◆ **WHAT TO PRODUCE**
Identify every line in the records below that contains the word "Будь", and reproduce each one.

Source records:
------------------------------

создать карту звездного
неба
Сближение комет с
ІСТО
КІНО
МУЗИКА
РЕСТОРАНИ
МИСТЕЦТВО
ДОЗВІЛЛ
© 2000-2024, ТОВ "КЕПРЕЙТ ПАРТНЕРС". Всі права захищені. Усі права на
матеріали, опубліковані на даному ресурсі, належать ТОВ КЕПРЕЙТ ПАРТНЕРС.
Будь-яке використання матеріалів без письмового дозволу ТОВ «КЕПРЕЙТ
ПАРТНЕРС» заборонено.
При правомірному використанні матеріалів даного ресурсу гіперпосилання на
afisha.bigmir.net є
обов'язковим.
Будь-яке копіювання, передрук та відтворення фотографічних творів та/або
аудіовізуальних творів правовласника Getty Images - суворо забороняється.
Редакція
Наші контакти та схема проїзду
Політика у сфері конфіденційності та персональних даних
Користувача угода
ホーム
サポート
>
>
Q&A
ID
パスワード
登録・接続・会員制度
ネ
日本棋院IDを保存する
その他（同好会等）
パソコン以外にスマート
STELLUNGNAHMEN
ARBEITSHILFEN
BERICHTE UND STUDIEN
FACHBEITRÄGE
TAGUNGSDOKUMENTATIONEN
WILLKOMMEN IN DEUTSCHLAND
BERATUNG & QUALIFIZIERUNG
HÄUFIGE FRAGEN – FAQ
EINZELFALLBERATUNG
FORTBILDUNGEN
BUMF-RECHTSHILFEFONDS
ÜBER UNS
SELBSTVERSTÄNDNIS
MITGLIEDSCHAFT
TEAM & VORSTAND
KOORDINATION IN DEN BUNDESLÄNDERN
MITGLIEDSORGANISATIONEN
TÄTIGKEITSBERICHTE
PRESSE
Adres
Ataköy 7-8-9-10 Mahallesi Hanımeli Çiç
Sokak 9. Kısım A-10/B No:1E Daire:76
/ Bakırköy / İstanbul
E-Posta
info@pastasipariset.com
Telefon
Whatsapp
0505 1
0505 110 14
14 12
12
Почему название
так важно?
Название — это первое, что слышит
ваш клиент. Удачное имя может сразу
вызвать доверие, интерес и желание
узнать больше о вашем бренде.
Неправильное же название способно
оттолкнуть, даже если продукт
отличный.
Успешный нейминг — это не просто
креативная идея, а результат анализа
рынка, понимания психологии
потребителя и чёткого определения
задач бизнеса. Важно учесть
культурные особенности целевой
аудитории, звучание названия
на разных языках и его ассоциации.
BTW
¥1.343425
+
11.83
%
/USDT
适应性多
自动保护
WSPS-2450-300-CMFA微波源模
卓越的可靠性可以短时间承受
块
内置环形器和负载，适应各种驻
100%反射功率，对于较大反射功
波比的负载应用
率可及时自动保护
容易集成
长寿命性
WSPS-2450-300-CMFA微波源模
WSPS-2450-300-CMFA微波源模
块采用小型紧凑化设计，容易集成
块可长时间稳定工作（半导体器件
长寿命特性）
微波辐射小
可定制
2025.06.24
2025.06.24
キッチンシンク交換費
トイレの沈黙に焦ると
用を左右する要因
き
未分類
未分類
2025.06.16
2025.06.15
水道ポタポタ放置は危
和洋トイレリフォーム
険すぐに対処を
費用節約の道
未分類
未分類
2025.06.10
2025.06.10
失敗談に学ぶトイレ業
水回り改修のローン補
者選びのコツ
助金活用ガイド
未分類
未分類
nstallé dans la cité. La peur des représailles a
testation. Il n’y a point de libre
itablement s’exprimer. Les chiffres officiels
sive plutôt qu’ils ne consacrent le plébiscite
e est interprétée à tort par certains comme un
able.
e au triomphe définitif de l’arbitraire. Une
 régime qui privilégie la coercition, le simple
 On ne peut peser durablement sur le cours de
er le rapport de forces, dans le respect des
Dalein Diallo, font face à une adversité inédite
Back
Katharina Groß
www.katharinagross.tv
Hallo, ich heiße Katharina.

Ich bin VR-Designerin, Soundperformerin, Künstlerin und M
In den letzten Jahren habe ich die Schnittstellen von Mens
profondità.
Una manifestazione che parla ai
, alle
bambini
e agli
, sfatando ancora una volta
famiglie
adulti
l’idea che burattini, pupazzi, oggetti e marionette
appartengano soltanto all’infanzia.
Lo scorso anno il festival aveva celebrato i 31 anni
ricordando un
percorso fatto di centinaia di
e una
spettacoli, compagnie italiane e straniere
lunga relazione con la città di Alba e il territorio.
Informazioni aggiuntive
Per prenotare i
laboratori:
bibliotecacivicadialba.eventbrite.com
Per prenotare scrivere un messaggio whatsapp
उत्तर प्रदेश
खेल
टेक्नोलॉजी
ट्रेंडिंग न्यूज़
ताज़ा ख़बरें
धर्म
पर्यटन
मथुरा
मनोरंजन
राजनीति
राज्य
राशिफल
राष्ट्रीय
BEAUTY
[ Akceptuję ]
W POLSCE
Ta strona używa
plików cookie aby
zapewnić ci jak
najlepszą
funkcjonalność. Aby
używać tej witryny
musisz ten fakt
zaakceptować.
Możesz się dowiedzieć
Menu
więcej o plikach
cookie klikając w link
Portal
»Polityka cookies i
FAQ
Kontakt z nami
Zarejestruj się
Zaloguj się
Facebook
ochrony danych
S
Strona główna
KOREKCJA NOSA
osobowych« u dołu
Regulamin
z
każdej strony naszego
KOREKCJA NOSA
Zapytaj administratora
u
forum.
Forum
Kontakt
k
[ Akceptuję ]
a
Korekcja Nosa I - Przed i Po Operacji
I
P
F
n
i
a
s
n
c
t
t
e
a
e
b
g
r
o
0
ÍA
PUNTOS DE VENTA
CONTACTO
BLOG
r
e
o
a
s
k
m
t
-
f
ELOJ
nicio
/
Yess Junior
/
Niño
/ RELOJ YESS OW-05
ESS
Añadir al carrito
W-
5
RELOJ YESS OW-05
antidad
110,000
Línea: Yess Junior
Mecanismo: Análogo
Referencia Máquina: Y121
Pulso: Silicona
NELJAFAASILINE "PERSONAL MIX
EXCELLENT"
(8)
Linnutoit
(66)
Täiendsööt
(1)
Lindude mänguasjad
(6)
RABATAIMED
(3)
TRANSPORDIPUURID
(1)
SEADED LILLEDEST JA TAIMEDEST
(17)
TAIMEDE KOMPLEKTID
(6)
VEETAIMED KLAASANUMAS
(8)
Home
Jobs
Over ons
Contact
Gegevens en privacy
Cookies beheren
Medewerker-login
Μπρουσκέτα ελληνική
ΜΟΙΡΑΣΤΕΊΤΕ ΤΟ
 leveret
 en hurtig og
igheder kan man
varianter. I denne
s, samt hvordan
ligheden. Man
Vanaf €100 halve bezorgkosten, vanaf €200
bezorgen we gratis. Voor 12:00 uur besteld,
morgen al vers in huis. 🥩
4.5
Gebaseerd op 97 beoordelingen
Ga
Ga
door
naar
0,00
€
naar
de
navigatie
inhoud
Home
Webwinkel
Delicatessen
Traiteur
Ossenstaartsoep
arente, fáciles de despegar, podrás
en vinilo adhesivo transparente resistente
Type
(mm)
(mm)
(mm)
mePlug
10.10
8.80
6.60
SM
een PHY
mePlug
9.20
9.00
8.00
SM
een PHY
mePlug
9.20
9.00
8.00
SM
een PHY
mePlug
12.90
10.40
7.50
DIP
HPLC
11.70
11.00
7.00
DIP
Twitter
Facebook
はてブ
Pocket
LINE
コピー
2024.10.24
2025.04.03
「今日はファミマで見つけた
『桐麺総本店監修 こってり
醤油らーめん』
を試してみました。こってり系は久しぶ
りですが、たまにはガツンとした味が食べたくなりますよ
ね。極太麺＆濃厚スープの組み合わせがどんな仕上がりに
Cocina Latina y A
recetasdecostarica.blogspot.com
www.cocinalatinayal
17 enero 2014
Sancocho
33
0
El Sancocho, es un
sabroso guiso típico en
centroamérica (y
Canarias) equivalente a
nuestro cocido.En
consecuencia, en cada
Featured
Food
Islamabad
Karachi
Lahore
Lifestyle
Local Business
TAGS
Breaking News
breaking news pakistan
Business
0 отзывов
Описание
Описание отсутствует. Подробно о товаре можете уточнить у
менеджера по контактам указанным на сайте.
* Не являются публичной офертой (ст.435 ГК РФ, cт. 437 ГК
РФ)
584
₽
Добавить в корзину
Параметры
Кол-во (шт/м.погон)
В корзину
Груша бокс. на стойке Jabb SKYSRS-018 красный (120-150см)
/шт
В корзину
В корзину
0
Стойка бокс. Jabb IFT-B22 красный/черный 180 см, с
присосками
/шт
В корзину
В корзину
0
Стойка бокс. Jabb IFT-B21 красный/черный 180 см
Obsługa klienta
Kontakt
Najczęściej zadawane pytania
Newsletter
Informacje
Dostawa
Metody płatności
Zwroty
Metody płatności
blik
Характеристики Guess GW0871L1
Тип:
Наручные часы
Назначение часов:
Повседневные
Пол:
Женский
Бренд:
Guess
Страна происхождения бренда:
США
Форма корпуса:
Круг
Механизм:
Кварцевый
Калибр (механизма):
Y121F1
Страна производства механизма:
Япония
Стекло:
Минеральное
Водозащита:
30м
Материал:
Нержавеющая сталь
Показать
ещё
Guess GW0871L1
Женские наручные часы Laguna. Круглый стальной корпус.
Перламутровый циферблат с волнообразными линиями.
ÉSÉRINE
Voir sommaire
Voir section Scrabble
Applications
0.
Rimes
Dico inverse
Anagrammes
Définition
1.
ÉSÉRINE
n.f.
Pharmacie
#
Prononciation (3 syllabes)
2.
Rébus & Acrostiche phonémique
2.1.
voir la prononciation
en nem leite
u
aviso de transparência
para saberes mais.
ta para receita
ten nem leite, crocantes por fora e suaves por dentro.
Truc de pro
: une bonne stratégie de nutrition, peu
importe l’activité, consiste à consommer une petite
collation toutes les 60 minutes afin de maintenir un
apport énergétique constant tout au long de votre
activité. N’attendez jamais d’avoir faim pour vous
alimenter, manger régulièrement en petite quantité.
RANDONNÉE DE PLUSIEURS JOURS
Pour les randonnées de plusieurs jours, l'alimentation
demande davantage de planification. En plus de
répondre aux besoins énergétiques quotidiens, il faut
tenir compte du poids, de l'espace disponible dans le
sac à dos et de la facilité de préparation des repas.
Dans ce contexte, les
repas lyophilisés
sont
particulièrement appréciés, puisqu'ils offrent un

------------------------------

◆ **EXERCISE RESULT**
Будь-яке використання матеріалів без письмового дозволу ТОВ «КЕПРЕЙТ
Будь-яке копіювання, передрук та відтворення фотографічних творів та/або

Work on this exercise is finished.